■ **Document excerpt**:
--- START ---

2012-10-18 Thread Itamar Heim

On 10/18/2012 12:13 PM, Alon Levy wrote:

On 10/16/2012 12:18 AM, David Jaša wrote:

Ewoud Kohl van Wijngaarden píše v Po 15. 10. 2012 v 22:46 +0200:

On Tue, Oct 16, 2012 at 12:51:23AM +0800, Xu He Jie wrote:

[SNIP]
Hi, Adam, Could you explain more detail about how streaming API
can
survive a VM migration?

If we want to support migration, I think we should implement
console
server out of vdsm.
Actually, It will work like proxy. So we call it as consoleProxy
now. That consoleProxy can deploy on same machine with engine,
or standalone, or virtual machine. I think its' working flow as
below:

1. user request open console to engine.
2. engine setTicket(uuid, ticket, hostofvm) to consoleProxy.
  consoleProxy need provide api to engine.
3. engine return ticket to user.
4. user 'ssh UUID@consoleProxy' with ticket.
5. consoleProxy connect 'virsh -c qemu+tls://hostofvm/system
console'.
 the host of running consoleProxy should have certificates of
 all
vdsm host.

--- END ---

■ **Saved data entries**:

--- START ---

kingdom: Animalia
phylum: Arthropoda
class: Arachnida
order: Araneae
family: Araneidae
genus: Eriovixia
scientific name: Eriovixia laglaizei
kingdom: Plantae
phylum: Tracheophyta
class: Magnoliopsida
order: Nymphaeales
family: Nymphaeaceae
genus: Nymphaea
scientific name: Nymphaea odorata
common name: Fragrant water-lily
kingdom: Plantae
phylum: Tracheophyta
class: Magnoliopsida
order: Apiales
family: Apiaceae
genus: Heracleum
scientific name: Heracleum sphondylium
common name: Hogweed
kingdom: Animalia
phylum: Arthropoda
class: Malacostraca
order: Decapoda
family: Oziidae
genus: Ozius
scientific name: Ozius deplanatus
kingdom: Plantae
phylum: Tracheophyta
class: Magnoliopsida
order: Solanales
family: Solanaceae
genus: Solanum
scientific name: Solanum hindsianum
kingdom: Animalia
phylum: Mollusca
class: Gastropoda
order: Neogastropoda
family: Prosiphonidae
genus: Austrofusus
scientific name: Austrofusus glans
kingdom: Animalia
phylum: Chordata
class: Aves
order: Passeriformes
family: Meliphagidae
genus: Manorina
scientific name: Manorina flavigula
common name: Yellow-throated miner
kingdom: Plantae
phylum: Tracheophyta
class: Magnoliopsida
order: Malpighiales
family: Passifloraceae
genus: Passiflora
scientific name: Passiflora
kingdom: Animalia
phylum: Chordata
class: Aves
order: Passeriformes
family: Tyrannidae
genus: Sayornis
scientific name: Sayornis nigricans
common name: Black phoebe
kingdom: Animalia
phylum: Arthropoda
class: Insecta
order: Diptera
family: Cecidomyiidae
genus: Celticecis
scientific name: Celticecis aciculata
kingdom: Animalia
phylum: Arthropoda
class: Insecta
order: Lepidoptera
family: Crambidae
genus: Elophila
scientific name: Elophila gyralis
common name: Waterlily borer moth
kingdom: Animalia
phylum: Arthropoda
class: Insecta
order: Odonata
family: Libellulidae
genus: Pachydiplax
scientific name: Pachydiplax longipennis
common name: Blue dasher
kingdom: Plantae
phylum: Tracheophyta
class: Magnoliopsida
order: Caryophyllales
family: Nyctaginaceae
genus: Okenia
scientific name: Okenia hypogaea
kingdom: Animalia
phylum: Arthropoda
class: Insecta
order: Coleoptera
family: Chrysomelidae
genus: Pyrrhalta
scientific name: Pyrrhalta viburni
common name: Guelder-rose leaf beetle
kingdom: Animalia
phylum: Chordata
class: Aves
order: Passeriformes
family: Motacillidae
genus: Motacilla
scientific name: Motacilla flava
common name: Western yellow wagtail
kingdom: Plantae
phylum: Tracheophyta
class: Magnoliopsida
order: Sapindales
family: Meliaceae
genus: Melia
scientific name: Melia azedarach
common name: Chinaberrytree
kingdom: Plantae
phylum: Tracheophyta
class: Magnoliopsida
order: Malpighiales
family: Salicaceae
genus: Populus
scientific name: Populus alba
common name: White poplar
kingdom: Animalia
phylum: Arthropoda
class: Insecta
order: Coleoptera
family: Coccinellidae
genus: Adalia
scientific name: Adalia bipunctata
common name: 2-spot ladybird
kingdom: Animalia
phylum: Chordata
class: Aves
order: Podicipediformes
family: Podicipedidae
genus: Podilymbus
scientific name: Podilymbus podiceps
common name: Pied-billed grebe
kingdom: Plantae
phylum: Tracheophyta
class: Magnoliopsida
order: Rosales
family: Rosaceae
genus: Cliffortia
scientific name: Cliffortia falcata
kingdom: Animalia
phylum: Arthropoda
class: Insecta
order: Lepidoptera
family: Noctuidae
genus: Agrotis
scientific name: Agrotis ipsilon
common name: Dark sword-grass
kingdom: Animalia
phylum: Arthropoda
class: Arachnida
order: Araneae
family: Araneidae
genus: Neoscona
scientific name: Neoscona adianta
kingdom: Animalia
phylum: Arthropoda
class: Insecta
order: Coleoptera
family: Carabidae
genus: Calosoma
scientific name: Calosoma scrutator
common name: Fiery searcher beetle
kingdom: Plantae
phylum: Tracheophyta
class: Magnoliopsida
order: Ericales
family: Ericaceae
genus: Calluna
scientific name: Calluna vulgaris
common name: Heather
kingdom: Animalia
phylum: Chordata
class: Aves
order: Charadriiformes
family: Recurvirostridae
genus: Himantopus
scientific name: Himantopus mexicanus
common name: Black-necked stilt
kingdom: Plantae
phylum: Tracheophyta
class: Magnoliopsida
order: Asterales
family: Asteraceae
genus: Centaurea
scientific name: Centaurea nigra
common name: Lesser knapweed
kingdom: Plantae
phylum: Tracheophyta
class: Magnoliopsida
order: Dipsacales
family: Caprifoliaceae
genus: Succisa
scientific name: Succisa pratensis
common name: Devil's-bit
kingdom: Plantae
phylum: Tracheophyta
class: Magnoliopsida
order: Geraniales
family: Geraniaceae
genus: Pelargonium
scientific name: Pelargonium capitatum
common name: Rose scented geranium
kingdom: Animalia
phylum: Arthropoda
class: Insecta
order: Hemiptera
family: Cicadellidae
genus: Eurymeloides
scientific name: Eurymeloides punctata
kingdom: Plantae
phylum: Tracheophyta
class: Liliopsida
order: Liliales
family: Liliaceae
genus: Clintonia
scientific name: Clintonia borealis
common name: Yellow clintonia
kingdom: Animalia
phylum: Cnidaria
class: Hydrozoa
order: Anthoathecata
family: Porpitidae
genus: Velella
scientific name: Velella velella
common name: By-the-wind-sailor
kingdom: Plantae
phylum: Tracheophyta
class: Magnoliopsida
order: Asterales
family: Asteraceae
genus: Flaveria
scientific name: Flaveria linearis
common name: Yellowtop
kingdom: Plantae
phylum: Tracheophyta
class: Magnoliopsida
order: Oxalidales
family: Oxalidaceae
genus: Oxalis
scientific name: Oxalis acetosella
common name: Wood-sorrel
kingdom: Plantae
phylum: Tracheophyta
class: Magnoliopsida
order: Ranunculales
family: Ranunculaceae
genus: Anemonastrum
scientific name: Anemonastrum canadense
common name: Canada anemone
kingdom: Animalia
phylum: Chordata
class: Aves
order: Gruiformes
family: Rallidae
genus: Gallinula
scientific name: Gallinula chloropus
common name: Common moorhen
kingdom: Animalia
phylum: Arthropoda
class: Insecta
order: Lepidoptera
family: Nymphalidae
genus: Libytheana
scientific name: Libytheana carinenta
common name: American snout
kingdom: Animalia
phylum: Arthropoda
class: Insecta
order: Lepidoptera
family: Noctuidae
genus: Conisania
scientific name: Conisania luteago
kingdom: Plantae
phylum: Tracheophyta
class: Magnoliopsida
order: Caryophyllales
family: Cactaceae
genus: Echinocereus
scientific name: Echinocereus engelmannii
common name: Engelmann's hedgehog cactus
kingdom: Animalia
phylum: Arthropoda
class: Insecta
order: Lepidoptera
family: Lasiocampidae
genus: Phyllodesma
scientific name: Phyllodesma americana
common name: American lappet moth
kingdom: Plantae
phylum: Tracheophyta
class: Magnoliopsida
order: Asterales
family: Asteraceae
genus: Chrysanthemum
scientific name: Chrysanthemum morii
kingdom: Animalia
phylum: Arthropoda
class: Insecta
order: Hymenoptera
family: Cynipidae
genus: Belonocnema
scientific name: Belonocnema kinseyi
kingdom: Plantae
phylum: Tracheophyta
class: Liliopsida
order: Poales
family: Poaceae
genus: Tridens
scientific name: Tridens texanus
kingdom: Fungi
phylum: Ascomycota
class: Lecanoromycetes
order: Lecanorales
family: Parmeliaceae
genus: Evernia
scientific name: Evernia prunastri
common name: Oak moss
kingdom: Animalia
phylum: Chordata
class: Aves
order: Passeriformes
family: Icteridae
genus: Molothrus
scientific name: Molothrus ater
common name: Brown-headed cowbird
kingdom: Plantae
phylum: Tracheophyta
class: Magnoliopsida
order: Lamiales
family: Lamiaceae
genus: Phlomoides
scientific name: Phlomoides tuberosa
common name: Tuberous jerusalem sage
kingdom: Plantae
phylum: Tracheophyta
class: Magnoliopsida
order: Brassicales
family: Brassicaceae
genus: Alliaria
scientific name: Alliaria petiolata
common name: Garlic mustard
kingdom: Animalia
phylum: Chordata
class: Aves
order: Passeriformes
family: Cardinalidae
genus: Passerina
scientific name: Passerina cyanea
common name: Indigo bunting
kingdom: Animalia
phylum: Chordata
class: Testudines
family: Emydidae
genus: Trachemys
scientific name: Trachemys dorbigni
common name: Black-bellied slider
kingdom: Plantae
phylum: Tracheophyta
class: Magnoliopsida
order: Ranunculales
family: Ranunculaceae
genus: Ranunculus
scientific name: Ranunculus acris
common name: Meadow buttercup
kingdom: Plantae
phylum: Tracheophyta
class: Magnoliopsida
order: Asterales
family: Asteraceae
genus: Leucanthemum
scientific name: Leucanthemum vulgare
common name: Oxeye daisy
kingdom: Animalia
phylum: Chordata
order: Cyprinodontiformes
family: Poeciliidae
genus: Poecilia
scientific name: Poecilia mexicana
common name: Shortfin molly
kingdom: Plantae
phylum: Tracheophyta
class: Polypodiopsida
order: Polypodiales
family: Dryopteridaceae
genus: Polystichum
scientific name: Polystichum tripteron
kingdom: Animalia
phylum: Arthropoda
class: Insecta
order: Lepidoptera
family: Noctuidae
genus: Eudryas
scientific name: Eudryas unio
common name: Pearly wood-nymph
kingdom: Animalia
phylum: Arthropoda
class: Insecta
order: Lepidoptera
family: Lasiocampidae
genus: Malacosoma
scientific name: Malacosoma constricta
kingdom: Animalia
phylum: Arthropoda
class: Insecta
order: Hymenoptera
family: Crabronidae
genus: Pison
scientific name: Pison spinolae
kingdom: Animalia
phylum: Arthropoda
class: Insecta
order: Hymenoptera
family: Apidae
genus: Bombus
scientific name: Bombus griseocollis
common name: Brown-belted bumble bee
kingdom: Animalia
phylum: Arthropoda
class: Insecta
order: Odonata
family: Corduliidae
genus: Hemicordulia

--- END ---

■ **Task directions**: Can you extract the passage of the console proxy thread from "On 10/16/2012 12:18" to "out of vdsm.", word for word? This material comes from a separate source.

■ **Solution for this exercise**:
On 10/16/2012 12:18 AM, David Jaša wrote:

Ewoud Kohl van Wijngaarden píše v Po 15. 10. 2012 v 22:46 +0200:

On Tue, Oct 16, 2012 at 12:51:23AM +0800, Xu He Jie wrote:

[SNIP]
Hi, Adam, Could you explain more detail about how streaming API
can
survive a VM migration?

If we want to support migration, I think we should implement
console
server out of vdsm.